For about 600 years, the Maria Magdalenen Church was the cultural and religious centre of the castle hill. In 1819, the church belonging to the Castle friary was demolished due to dilapidation. After several supporting pillars had collapsed over time, it seemed too costly to restore the building. Today floor markings in the former church square trace the former structure oft he church vaults.
Based on historical sources, design student Florian Timm has created photo-realistic replicas of the church:
View the Maria Magdalenen Church here from different angles as a 3D reconstruction with music from Hanseatic cities; recorded by the Ensemble Weser-Renaissance Bremen under the direction of Manfred Cordes:
Due to the fragile condition of the ornamental floor, the former sacristy of the Castle friary may no longer be entered. In the virtual presentation you can experience the ornate design of the walls and ornaments up close. We hope you enjoy exploring!

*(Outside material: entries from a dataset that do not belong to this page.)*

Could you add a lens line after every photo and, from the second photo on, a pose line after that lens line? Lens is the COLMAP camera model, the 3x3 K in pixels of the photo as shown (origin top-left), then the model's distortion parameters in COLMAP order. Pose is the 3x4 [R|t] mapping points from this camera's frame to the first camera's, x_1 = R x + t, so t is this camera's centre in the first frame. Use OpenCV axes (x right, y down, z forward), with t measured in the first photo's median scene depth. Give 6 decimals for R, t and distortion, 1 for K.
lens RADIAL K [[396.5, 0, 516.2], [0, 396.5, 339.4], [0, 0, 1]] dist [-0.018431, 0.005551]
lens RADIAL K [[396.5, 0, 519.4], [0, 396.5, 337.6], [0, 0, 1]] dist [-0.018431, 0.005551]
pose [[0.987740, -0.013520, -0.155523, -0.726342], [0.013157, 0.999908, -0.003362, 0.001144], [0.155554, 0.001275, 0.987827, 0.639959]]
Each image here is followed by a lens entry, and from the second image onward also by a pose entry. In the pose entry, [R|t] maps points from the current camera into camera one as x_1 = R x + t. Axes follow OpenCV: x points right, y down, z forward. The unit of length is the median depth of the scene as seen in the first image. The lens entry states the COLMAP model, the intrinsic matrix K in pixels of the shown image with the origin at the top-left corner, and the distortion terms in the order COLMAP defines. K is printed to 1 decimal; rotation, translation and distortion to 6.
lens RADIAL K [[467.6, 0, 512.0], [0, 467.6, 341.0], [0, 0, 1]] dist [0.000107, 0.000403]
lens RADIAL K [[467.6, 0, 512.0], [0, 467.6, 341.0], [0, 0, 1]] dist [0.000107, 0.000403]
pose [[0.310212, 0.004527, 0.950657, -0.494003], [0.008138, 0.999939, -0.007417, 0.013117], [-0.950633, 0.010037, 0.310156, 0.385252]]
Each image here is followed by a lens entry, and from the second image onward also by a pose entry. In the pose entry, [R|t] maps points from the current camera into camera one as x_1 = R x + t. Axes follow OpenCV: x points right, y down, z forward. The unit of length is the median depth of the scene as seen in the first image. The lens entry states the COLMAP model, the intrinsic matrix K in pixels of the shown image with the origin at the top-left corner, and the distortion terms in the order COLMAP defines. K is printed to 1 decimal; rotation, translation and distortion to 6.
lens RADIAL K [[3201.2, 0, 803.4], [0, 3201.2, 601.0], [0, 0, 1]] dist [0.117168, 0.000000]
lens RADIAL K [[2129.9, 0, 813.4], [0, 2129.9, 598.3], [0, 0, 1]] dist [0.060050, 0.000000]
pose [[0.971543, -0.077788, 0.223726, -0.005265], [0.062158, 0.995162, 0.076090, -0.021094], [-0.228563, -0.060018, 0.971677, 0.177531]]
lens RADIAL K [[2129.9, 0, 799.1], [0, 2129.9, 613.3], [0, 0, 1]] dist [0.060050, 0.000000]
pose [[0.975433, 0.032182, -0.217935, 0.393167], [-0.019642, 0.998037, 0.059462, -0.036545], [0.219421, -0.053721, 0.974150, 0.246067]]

While the beginnings of the Castle friary date back to 1229, the sacristy was probably built much later, around 1400, and served to store liturgical utensils and vestments. The magnificent furnishings and paintings in this room bear witness to its special religious significance. There was a direct connection to the choir of the church through a door and two windows. After the conversion of the monastery into a poorhouse in the early 16th century, a so-called Herrenzimmer was set up here. It was probably the study of the superintendents (lords) of the poorhouse, whose painted coats of arms you can see on the opposite wood-panelled wall. The sacristy itself was not part of the church building, but was integrated into the grounds of the monastery or poorhouse. As a result, the room was preserved when the church, which had fallen into disrepair, was demolished in 1819. After extensive restoration work, it now offers an impressively beautiful, detailed example of medieval and interior art.